__Passage for review__:
My walk was the walk of a human child, but my heart was a tree.

"Whenever you see an oak-tree felled, swear now you will plant two."

12/2/09 01:30 pm - Sermons

This just popped into my head:

Many years ago I was listening to a sermon. The priest held up two pieces of paper. "What makes this one worth five pounds, and this one not?"
(I don't know what his text was; something like Ps.145:13, perhaps.)

The same man kept calling out:
"It doesn't have the watermark."
"It doesn't have the hologram."
"It doesn't have the silver strip down the middle."

Eventually, the priest peered down at him and boomed, "Are you an expert forger, sir?"

12/2/09 08:26 am - Talkers

So suppose there was a spod client for the N900. Suppose it had a dialogue at the start to pick a talker. Which talkers should it come preloaded with?

(Snowplains, obviously; what else is still around?)

11/28/09 02:23 am - Elite on the N900



HECK YEAH

IT IS ELITE

ON THE N900

THAT IS ALL

11/27/09 01:13 am - New Year's resolutions

I didn't make any resolutions for 2009.

I am thinking of what to make for 2010.

I think I will try to write a sonnet every week.

I think I will try to write another children's novel.

I will certainly do my best to get the programming book I'm working on finished.

But perhaps I'm too close up to myself to see with the best resolution. If you could wave a wand and make a resolution that I'd keep-- that is, change something about or for me-- what would it be? Comments are screened, but anonymous ones are fine. Say if you want your comment unscreened.

11/26/09 07:12 pm - Making Avaricius and Avalot into free software



I am going to contact my parents tomorrow and ask for the source code of Avaricius and Avalot so that I can release them as free software. (It was written in Turbo Pascal.) This may mean finding a way to read 5½" floppies. I wonder if I can just buy a very cheap very old computer and hook it up with a serial cable.

Some of the nifty things about Avaricius and Avalot, just from memory:
  1. Compilation. One of the odd things about Avvy is that only the code was compiled, not the data. The data was a significant part of the whole, and these days I would have created it in some easy-to-edit format and compiled it. But in those days, with a few exceptions, I first designed the binary format in which it would ship, and then wrote an editor for it. So I think, in order to make it at all useful, one of the things I'm going to have to write is a decompiler for all the data formats, so you can read them as XML or something.
  2. How the images got included. This actually extended to having to write a general image editor "hiz" for Avaricius, because I didn't have any information on the save file format of any image editors I had access to. But for Avalot I wrote a screenshot program and my brother used Dr Genius to edit the images (he drew almost all the images in Avalot, which is good, because the images I drew in Avaricius rather sucked).

__Excerpted records__:
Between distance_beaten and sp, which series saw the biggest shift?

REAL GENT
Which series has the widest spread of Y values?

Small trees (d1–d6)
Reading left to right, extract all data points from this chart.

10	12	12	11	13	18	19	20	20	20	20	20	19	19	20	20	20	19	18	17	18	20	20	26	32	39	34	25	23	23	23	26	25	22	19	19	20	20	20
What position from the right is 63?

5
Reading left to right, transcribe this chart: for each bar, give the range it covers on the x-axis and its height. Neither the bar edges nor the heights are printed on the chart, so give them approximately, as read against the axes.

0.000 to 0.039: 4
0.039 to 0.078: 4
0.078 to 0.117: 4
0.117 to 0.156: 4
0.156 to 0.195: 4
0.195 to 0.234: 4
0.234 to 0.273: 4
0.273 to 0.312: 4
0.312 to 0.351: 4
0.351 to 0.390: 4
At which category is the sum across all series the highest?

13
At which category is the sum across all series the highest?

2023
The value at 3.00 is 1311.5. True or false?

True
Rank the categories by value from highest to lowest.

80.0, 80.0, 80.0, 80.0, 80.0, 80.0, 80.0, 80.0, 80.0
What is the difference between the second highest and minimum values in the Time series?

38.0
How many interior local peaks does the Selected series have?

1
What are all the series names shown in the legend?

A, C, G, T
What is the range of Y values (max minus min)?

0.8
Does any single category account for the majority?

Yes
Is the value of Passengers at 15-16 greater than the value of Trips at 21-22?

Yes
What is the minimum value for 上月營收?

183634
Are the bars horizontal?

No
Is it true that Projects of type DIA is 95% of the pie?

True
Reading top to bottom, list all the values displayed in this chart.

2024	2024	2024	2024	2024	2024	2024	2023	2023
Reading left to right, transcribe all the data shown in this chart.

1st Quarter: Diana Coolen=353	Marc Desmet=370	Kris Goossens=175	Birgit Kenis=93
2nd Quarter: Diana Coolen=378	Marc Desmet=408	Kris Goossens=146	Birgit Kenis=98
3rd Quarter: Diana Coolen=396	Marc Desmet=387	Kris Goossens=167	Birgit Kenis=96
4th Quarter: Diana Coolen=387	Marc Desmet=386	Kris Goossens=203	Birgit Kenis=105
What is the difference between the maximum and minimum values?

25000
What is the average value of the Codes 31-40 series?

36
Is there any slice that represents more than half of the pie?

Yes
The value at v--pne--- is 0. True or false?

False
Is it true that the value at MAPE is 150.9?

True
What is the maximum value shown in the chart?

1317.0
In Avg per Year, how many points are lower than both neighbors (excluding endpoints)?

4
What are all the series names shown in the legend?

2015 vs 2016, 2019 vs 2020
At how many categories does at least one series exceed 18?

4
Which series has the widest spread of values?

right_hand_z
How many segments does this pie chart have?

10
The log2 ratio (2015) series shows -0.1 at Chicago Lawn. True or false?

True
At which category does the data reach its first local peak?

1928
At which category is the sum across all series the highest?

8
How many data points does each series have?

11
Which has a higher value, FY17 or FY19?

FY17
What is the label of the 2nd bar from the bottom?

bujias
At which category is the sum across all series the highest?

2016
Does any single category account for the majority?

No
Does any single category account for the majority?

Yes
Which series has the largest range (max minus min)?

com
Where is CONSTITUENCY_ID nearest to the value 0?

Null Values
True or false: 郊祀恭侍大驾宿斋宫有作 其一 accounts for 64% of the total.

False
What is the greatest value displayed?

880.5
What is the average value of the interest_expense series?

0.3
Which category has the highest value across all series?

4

__Required tasks__:
1. In the blog posts, which programming language was Avaricius and Avalot written in?
2. Write the next part of the blog posts about Avaricius and Avalot, picking up after the last line shown.

__Task results__:
1. Turbo Pascal.

2.
  3. Why EGA? The game required EGA (and used sixteen colours) because we didn't have VGA when coding started.  By release time we had VGA, but the only concession to it was to use its ability to redefine colours to make change "bright magenta" to be more Caucasian-flesh-coloured.
  4. Codename. Avalot was codenamed "Project Minstrel" during development.
  5. Dogfood. One of the jokes that was so laboured that I never explained it: the minstrel who plays games against you was briefly called "Winalot", because almost all the characters' names ended in -alot; "Winalot" is a brand of dogfood, so he was soon renamed "Dogfood".
  6. Cameos. Dogfood, Spludwick, and Baron du Lustie were cameo appearances by the development team.
  7. Beta testing. We had different beta testers complain that both the Dogfood and Jacques puzzles were both incredibly difficult and ridiculously easy.
  8. Scroll drivers. You could embed ASCII control codes in what was effectively standard output (the "scroll drivers"), which would otherwise have gone into dialogue boxes on the screen, and affect lots of things about the game. Much of the moment-to-moment control of the game happened in this way.
  9. Wordwrap. The scroll drivers in Avaricius didn't do wordwrap, so I had to do all the wordwrap by hand. Big mistake, rectified in Avalot.
  10. Bootloaders. "avalot.exe" was merely a bootloader that allocated a few kilobytes of empty memory and ran "avalot9.exe", which was the real program. It pointed one of the user interrupts to the empty memory, and by manipulating this memory the child processes could instruct the bootloader either to load a given other child process after they quit, or to quit itself. This meant that a lot of the cut scenes could be implemented in separate executables. There was also space in the empty memory to store the current game state, so that you could seamlessly return to the game. One of the possible subprocesses was command.com, so that you could shell out to DOS and not have Avvy resident in memory, so there was actually space enough to do something.
  11. Edna. The save-game format ("edna") had generalised header information which meant that if you attempted to load a file from any other Avvy game, the correct game could be loaded to handle it.
  12. Chunk. Each room had a set of associated sub-pictures in a format called "chunk" which could be set to display at set intervals, meaning that animations could be put together without changing the code.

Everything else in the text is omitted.